Kargilik County (قاغىلىق ناھىيىسى), also known as Yecheng County (叶城县), is a county in southwest of the Xinjiang Uyghur Autonomous Region and is under the administration of the Kashgar Prefecture. It contains an area of 28,600 km^{2}. To the north, the county borders Makit County. To the east, the county borders Guma County (Pishan) in Hotan Prefecture. To the west, the county borders Yarkant County, Poskam County and Taxkorgan Tajik Autonomous County. In the south, the county has a border of more than 80 km with Pakistan and India administered areas of Kashmir.

==History==
In 1975, future Chinese Communist Party Deputy Committee Secretary of the Xinjiang Uyghur Autonomous Region Zhu Hailun was sent to Kargilik County in the Down to the Countryside Movement.

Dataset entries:
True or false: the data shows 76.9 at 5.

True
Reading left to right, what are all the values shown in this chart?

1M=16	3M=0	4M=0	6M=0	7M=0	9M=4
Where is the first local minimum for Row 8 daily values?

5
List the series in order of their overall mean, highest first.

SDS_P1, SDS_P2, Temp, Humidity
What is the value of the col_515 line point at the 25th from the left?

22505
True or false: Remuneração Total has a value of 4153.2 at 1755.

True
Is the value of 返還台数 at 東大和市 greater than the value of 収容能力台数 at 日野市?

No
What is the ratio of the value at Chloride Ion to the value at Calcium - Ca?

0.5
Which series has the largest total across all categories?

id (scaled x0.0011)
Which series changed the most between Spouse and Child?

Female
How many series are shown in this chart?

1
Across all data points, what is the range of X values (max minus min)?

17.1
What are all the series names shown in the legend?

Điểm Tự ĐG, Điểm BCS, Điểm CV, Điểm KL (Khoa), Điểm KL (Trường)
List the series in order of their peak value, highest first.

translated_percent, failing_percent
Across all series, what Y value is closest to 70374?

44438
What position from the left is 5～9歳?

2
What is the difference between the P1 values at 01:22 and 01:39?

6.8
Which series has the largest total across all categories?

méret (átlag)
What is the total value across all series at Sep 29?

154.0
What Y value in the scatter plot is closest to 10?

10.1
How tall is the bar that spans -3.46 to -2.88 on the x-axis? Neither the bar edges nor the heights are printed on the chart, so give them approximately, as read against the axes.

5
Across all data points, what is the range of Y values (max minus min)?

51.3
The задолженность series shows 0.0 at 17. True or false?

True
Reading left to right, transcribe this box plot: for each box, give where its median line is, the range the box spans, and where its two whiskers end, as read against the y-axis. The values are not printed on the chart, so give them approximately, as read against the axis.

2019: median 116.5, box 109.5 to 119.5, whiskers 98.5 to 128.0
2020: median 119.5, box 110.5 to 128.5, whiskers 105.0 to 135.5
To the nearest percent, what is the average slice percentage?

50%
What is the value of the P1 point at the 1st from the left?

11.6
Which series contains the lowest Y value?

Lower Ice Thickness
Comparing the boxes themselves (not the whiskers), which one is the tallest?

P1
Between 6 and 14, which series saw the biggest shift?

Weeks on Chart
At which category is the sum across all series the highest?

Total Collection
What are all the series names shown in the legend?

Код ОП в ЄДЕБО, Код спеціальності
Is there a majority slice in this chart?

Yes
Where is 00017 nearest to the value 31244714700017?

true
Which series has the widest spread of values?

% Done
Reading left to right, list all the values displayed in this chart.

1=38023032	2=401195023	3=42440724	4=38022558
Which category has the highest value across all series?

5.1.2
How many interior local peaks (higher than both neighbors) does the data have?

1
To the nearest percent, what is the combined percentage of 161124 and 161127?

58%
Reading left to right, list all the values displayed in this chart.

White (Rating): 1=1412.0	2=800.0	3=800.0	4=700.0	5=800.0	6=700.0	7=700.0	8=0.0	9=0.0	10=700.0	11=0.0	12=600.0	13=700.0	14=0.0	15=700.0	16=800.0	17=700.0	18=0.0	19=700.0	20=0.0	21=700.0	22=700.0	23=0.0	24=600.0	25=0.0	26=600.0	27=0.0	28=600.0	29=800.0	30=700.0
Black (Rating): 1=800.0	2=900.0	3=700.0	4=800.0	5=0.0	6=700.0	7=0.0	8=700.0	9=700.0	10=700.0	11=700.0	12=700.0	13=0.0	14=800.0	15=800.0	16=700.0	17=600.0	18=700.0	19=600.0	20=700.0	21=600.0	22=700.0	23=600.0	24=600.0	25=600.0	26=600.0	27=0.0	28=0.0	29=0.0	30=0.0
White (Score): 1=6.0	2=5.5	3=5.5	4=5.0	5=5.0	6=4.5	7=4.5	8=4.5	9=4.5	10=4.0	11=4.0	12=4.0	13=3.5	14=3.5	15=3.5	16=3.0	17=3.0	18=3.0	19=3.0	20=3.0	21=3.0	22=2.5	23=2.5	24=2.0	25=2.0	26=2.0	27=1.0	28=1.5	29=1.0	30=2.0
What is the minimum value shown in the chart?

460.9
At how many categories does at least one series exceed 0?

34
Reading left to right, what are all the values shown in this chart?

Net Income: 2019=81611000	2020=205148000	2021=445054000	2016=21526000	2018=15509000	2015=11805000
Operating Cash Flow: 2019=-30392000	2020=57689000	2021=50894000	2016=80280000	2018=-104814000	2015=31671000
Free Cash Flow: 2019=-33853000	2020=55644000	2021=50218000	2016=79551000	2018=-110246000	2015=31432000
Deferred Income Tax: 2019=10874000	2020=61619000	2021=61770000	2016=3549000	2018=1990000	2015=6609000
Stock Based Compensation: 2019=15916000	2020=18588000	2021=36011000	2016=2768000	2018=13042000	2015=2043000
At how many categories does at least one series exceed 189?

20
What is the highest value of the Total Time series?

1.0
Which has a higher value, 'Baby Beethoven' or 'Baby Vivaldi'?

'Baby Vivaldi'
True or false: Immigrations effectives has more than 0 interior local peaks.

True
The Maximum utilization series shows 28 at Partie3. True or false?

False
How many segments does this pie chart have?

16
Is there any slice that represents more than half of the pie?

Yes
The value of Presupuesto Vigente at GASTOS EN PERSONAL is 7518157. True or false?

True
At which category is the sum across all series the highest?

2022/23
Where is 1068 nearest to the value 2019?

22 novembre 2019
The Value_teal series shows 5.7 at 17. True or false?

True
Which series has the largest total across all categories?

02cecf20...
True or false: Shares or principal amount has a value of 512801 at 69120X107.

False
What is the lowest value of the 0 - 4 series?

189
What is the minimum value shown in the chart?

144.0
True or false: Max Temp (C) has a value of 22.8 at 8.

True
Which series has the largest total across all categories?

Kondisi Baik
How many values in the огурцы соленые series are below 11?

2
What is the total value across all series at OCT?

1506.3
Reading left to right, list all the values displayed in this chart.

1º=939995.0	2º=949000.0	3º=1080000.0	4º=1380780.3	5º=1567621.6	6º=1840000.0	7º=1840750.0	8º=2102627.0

TASK GOAL:
Update the Kargilik County text, starting at "Kargilik County (قاغىلىق" and ending after "the Countryside Movement.". Replace "Kargilik" with "Yecheng" throughout that passage.

WRITTEN REPLY:
Yecheng County (قاغىلىق ناھىيىسى), also known as Yecheng County (叶城县), is a county in southwest of the Xinjiang Uyghur Autonomous Region and is under the administration of the Kashgar Prefecture. It contains an area of 28,600 km^{2}. To the north, the county borders Makit County. To the east, the county borders Guma County (Pishan) in Hotan Prefecture. To the west, the county borders Yarkant County, Poskam County and Taxkorgan Tajik Autonomous County. In the south, the county has a border of more than 80 km with Pakistan and India administered areas of Kashmir.

==History==
In 1975, future Chinese Communist Party Deputy Committee Secretary of the Xinjiang Uyghur Autonomous Region Zhu Hailun was sent to Yecheng County in the Down to the Countryside Movement.